The most famous drug in this group is fluoxetine (Prozac), which belongs to a subclass of selective serotonin reuptake inhibitors (SSRIs).
One of the most promising modern antidepressants is venlafaxine, which is interesting for its pharmacological profile [17]: depending on the dosage, it can act as a selective reuptake inhibitor: 1. serotonin; 2. serotonin and norepinephrine; 3. serotonin, norepinephrine and dopamine. In the latter case, its action is similar to the work of tricyclics, however, without the characteristic for the latter side.
Another interesting and unique drug in terms of its pharmacological effect is bupropion [18]: its trick is that, unlike most antidepressants in this group, which affect the reuptake of serotonin (sometimes serotonin and noradrenaline), bupropion acts on dopamine transporters and norepinephrine. This allows it to be used to treat severe cases of apathetic depression. But at the same time makes it almost useless in the fight against anhedonia.
And he is an antagonist of nicotinic receptors [19], therefore, it is used as a means to combat tobacco smoking.
An interesting fact is that some SSRIs are used not only to treat depression, but also for the treatment of obsessive-compulsive disorder [13], various anxiety disorders, and even bulimia [20,21] (see the section on serotonin and its effects on the body ).
Tetracyclic antidepressants
Like tricyclics, these drugs got their name not because of their pharmacological properties, but because of their structure. However, this is where the similarity between tricyclic and tetracyclic antidepressants ends - the mechanisms of their work are fundamentally different [9].
If the therapeutic effect of tricyclics is mainly based on the inhibition of the reuptake of monoamines, then here is only a secondary factor. The main thing is the blocking of "inhibitory" presynaptic α2-adrenergic receptors with simultaneous blocking of postsynaptic serotonin 5-HT2 and 5-HT3 receptors [7].
The first effect is an increase in serotonin and norepinephrine in the synapses (remember, we said that α2-adrenoreceptors provide negative feedback and work as a "brake mechanism"?); the second is the reduction of unpleasant side effects of "serotonin": sexual disorders, insomnia and anxiety, nausea and vomiting, loss of appetite, anorexia.

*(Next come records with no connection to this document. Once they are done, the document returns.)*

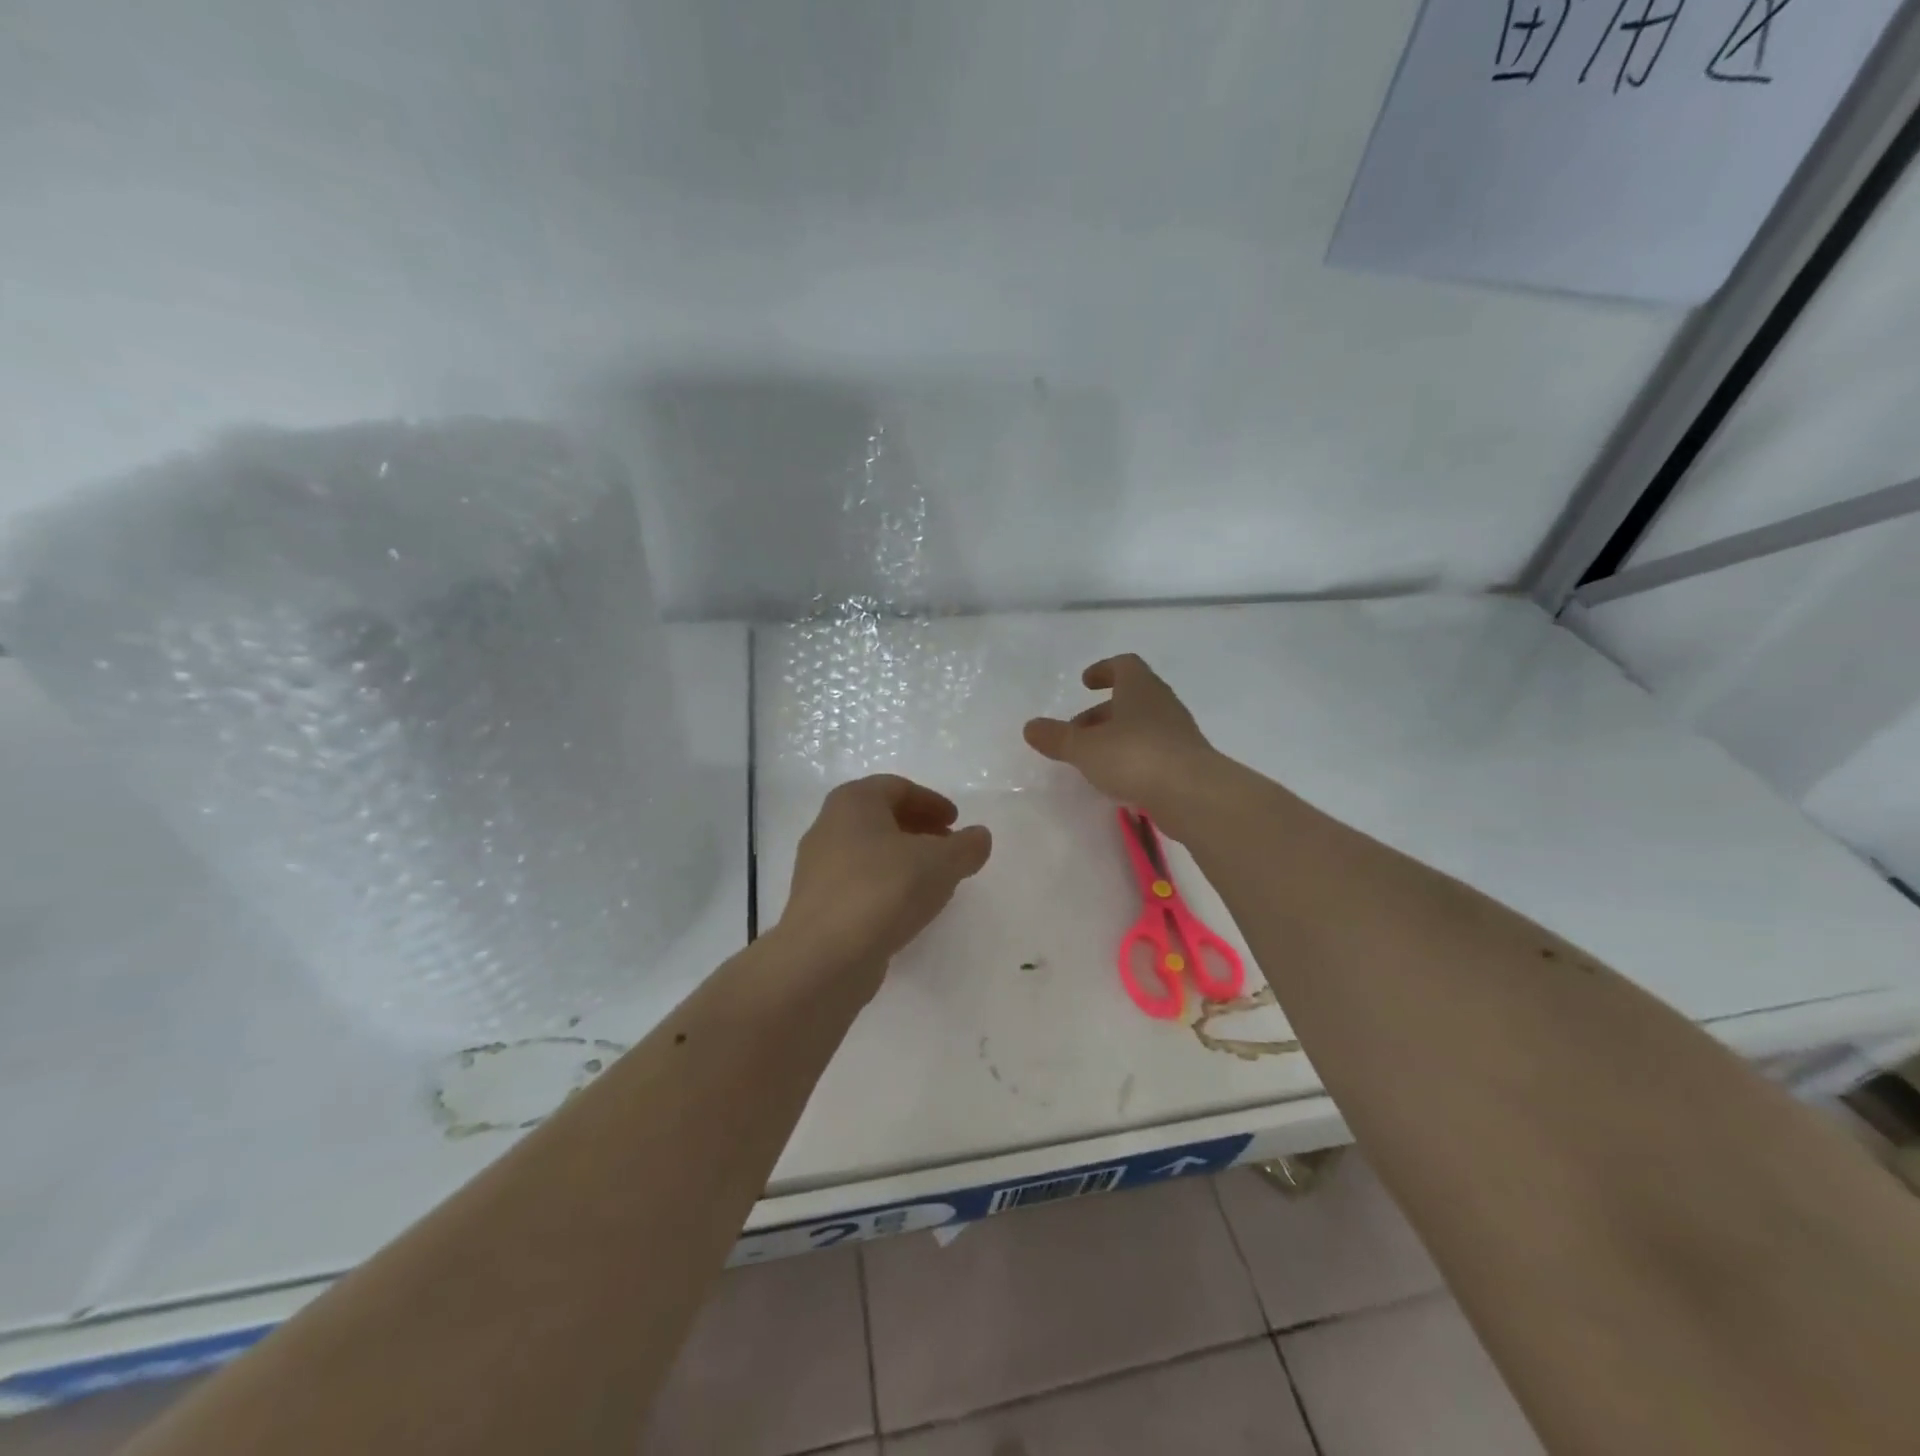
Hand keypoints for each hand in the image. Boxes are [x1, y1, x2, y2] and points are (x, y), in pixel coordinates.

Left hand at [776, 774, 992, 992]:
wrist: (824, 956)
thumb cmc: (884, 890)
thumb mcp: (940, 863)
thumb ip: (966, 847)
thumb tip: (979, 837)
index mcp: (853, 802)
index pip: (897, 788)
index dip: (931, 802)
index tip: (956, 823)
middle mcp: (828, 827)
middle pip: (880, 818)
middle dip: (918, 829)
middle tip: (948, 848)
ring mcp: (817, 868)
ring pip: (869, 852)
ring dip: (903, 860)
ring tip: (934, 881)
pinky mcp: (817, 905)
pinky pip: (858, 883)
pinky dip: (886, 886)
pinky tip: (907, 909)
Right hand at [1022, 654, 1219, 822]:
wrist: (1193, 794)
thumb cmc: (1134, 757)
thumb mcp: (1085, 748)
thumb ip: (1057, 738)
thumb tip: (1030, 727)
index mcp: (1140, 688)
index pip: (1124, 665)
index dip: (1103, 670)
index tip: (1085, 683)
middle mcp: (1162, 704)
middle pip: (1131, 698)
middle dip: (1102, 712)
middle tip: (1077, 731)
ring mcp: (1178, 734)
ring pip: (1142, 725)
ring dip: (1117, 736)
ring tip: (1092, 759)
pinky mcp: (1186, 762)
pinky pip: (1154, 750)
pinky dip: (1133, 757)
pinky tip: (1118, 779)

A typical representative of this group is mirtazapin (“Remeron”), the structural formula of which is shown in the picture above.
Antipsychotics for augmentation
We talked about antipsychotics in some detail in the previous section, but here it is worth mentioning that some atypics [22,23] (for example, amisulpride) are successfully used for treating depression - in monotherapy or in combination with antidepressants.
The mechanism of action is simple: an antipsychotic blocking presynaptic dopamine D2 and D3 autoreceptors (i.e., negative feedback receptors), thereby potentiating the increase in dopamine release into the synaptic cleft.
Nsi-189
The latest antidepressant, not yet released to the market. It has a very interesting mechanism of action: it does not inhibit reuptake, does not block receptors, but triggers the mechanisms of neurogeneration in the hippocampus [24] - an area of ​​the limbic system that responds including. for the formation of emotions, the consolidation of memory and the generation of theta rhythms while maintaining attention: The
specific mechanism of the antidepressant effect of this drug is not yet known, but it exists.
Personal experience
As always, I want to finish the post by describing an unverifiable and obviously non-indicative personal experience of taking antidepressants.
There will be no references to sources, purely subjective experience.